Provided text:

*** Block opens ***

Following the death of Palestinian leader Yasser Arafat in November 2004, Palestinians held their second-ever national elections on January 9, 2005. The main contender, Mahmoud Abbas (Abu Mazen), became the second Palestinian president with 62.52% of the vote. The Palestinian Authority (P.A.) postponed Legislative Council elections, which were due to take place in 2005, until January 2006, but held first-ever municipal elections in four stages across the West Bank and Gaza, with Hamas gaining a substantial leadership role in local politics, especially in Gaza. The P.A. has postponed a fifth and final round of voting, which includes fifty-nine local councils, until 2006.
On February 8, 2005 Mahmoud Abbas and Israeli Prime Minister Ariel Sharon met in Sharm el-Sheikh for the first Israeli-Palestinian summit in four years. The summit ended in a loose ceasefire agreement “that all Palestinians will stop all acts of violence against all Israelis and at the same time Israel will cease its military activity against all Palestinians everywhere." While Islamic Jihad and Hamas said they were not bound by the ceasefire, they did commit to respecting a mutual period of calm.
As part of the ceasefire, Israel agreed to release nine hundred Palestinian prisoners, which it did in February and June. Approximately eight thousand Palestinian political and security prisoners remain imprisoned by Israel. Israel also currently holds more than six hundred Palestinians under administrative detention (detention without trial or charge, which can be indefinitely renewed).

*** Block closes ***

Data under study:
*** Block opens ***

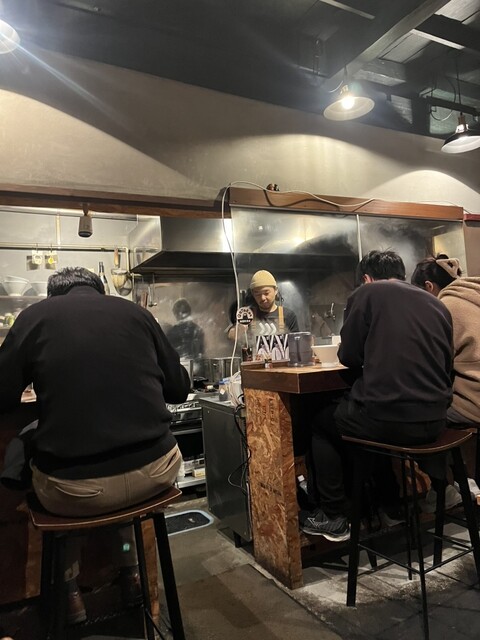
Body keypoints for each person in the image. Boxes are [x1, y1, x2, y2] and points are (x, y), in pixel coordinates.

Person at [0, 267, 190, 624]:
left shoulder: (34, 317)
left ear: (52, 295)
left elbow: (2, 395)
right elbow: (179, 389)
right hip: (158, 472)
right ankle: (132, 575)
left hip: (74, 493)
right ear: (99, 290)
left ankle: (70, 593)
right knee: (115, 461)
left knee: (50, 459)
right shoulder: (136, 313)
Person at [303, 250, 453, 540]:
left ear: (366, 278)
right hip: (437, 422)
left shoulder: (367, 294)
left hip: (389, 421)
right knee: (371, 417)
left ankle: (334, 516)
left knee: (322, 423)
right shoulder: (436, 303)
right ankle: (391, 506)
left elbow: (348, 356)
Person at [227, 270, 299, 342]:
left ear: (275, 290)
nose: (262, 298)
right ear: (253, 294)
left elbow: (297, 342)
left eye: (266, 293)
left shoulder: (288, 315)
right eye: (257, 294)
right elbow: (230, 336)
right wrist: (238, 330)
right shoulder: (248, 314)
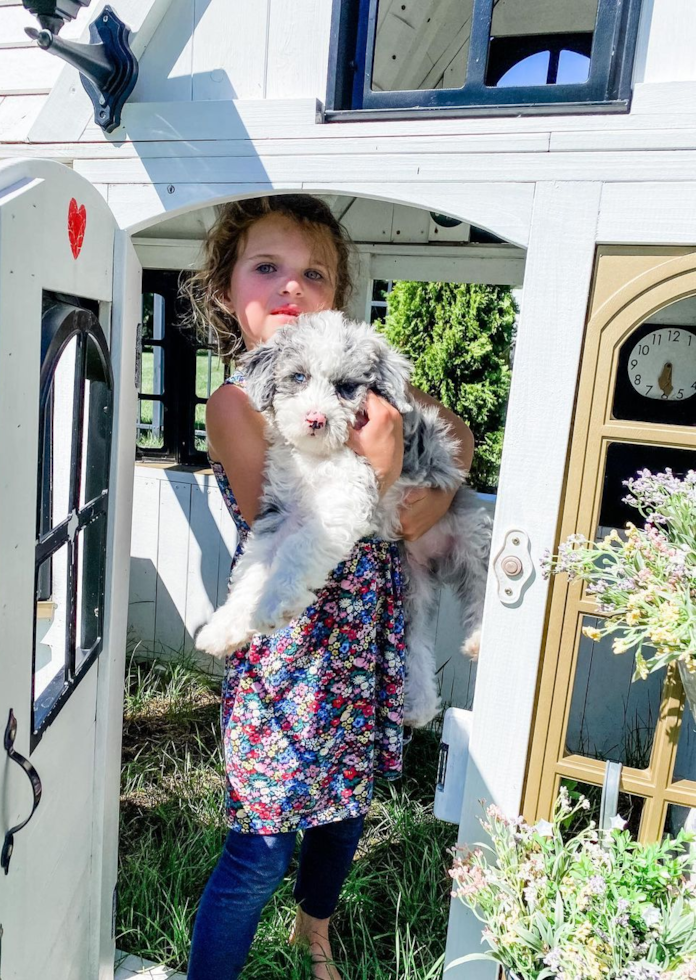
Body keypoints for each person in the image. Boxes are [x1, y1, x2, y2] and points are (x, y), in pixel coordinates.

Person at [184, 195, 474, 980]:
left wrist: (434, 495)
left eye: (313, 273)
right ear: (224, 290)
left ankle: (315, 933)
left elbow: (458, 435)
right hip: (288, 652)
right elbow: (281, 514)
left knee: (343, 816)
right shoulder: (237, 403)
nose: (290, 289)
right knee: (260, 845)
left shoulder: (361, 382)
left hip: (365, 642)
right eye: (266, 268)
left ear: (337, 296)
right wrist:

*** Block closes ***

Work item: Can you duplicate the part of the passage on Palestinian elections that opens with the words containing "On February 8, 2005" and closes with "be indefinitely renewed)."? The items have no connection to the passage on Palestinian elections.

Result of the exercise:
On February 8, 2005 Mahmoud Abbas and Israeli Prime Minister Ariel Sharon met in Sharm el-Sheikh for the first Israeli-Palestinian summit in four years. The summit ended in a loose ceasefire agreement “that all Palestinians will stop all acts of violence against all Israelis and at the same time Israel will cease its military activity against all Palestinians everywhere." While Islamic Jihad and Hamas said they were not bound by the ceasefire, they did commit to respecting a mutual period of calm.
As part of the ceasefire, Israel agreed to release nine hundred Palestinian prisoners, which it did in February and June. Approximately eight thousand Palestinian political and security prisoners remain imprisoned by Israel. Israel also currently holds more than six hundred Palestinians under administrative detention (detention without trial or charge, which can be indefinitely renewed).